• Bagian Dokumen:

Kamis, 06 Agustus 2020

Kalimat dalam Al-Qur'an

Kalimat dalam Al-Qur’an

Halimi Zuhdy

Menarik bila kita perhatikan kata "Kalimat" dalam Al-Qur'an, ia seperti banyak menyimpan rahasia yang harus dikuak, maka para mufassir berbeda pendapat dalam mengungkap makna “Kalimat” di dalamnya.

Kalimat dalam kamus Bahasa Indonesia memiliki tiga pengertian; kesatuan ujar yang mengungkapkan suatu konsep pikiran dan perasaan, perkataan dan satuan bahasa yang secara relatif berdiri sendiri, mempunyai pola intonasi final dan secara aktual ataupun potensial terdiri atas klausa. Tapi, bukan definisi ini yang diinginkan dari beberapa mufassir untuk menguap kata “Kalimat” di dalam al-Qur’an. 

Kata “Kalimat” berasal dari bahasa Arab yang memiliki banyak arti, dalam kamus Al-Ma’ani; adalah lafadz yang menunjukkan makna tunggal yang dimengerti/dipahami, baik berupa kata benda atau kata sifat atau huruf (pengertian dalam ilmu Nahwu/Sintak). “Kalimat” secara etimologi adalah susunan kata (jumlah) yang dapat dimengerti (mufidah). Sedangkan secara terminologi adalah lafadz yang menunjukkan pada suatu makna tertentu. Kalimat memiliki istilah lain; Qaul, Lafadz, Kakam, Kalim.

• Cuplikan Data:
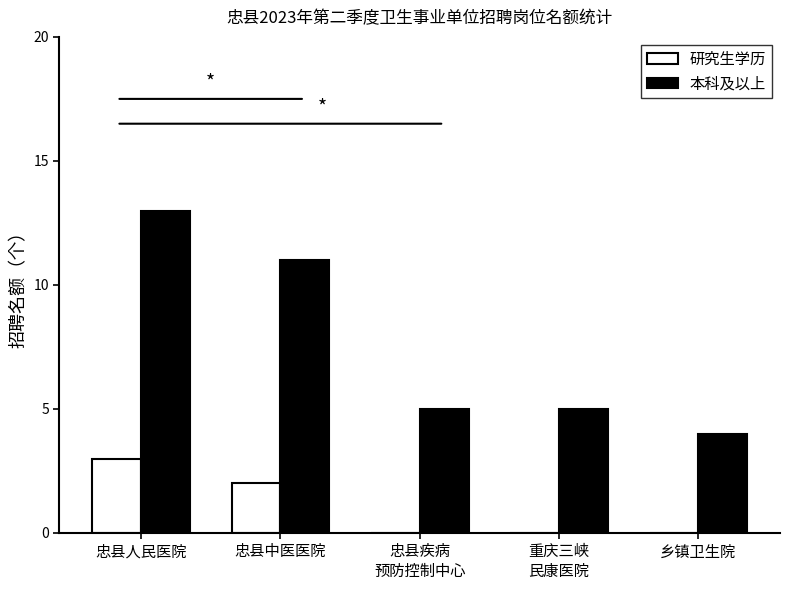

What is the maximum value for 研究生学历?

3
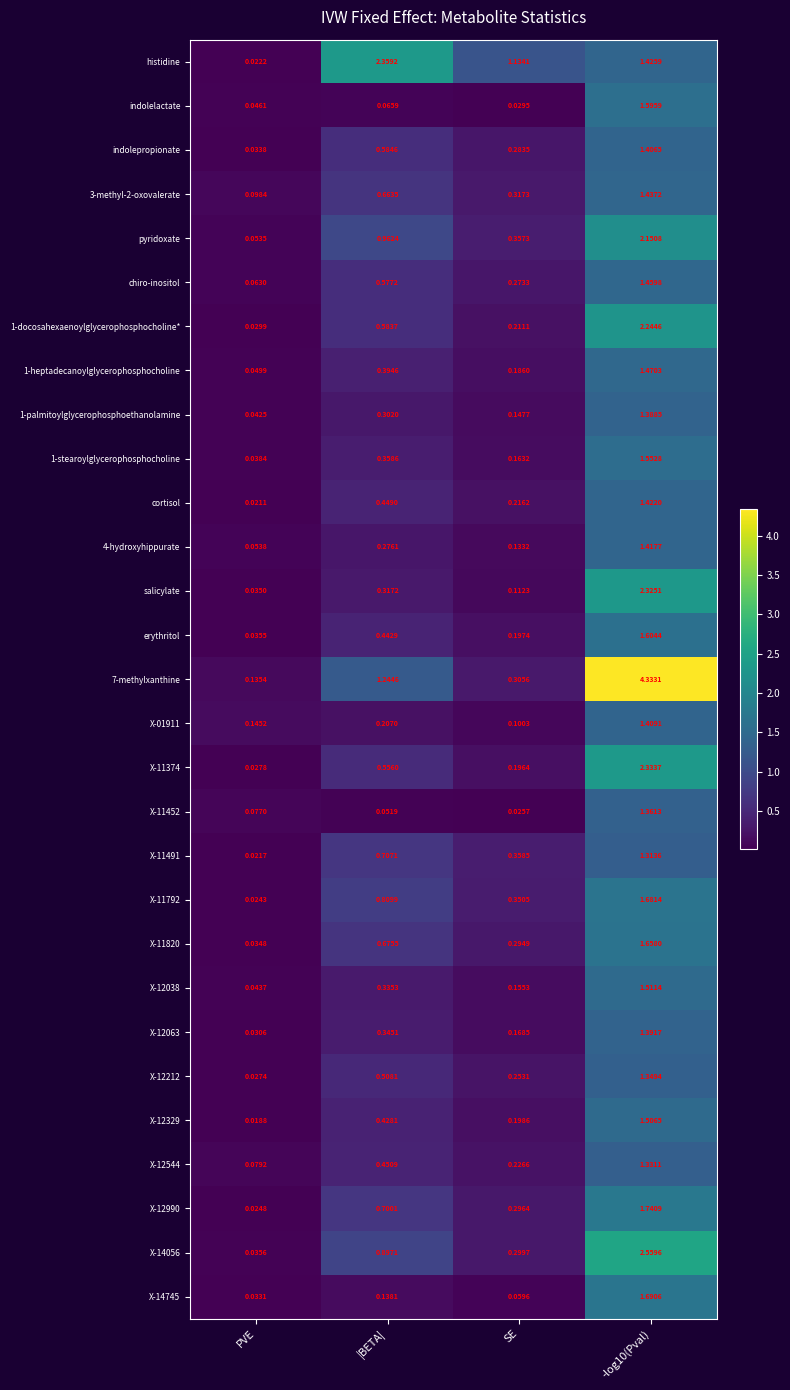

Which series changed the most between PVE and SE?

histidine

• Tugas Anda:
Jawab pertanyaan berikut berdasarkan teks tentang kata "Kalimat" dalam Al-Qur'an:
(a) Berapa pengertian yang dimiliki kata kalimat dalam kamus Bahasa Indonesia?
(b) Dari bahasa apa kata "Kalimat" berasal?
(c) Apa arti "Kalimat" secara terminologi?

• Jawaban Tugas:
(a) Tiga pengertian.
(b) Bahasa Arab.
(c) Lafadz yang menunjukkan pada suatu makna tertentu.